Molecular interactions of food additive dye quinoline yellow (Qy) with alpha-lactalbumin: Spectroscopic and computational studies

Food dye quinoline yellow (Qy) induced conformational change in bovine alpha-lactalbumin (αLA), and its interaction mechanism was investigated at physiological pH. We used several biophysical techniques (circular dichroism (CD), intrinsic fluorescence, UV–Vis absorption), and computational techniques (molecular docking and simulation). Our intrinsic fluorescence results suggested that Qy dye quenched the intrinsic fluorescence of αLA via a dynamic quenching mechanism because the quenching constant increased with elevation in temperature.

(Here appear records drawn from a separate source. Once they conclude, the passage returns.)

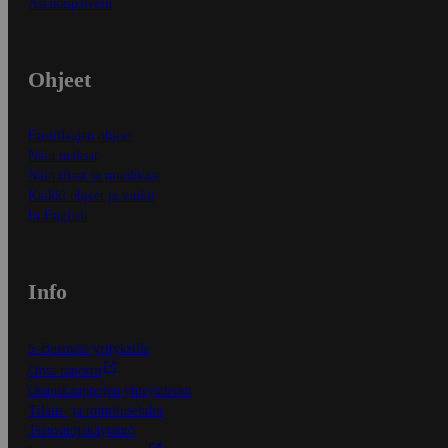
Asiakaspalvelu
Ohjeet
Ensitilaajan ohjeet
Näin maksat
Näin tilaat ja muokkaat
Kaikki ohjeet ja vinkit
In English
Info
S-Business yrityksille
Oiva-raportit
Osuuskauppojen yhteystiedot
Tilaus- ja toimitusehdot
Tietosuojakäytäntö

We also found that αLA had one equivalent binding site for Qy dye, and that the affinity of Qy dye towards αLA was of the order of 10⁵ mol/L. Thermodynamic analysis of αLA-Qy dye interactions revealed the spontaneous nature of such interactions. The positive values of enthalpy and entropy change explained that the interactions between Qy dye and αLA were driven mainly by hydrophobic interactions. The far-UV CD and UV-absorption results revealed that the αLA conformation changes because of Qy dye interactions. Molecular docking results indicated that Qy dye binds strongly at a major binding site of αLA and that αLA-Qy dye complex is stabilized by hydrogen bonding, salt bridge, Pi-cation, and van der Waals interaction. The molecular dynamics simulation study of αLA-Qy complexes revealed the formation of a stable interaction between them. This study can provide new insights into a comprehensive understanding of food dye-induced conformational changes in biological processes.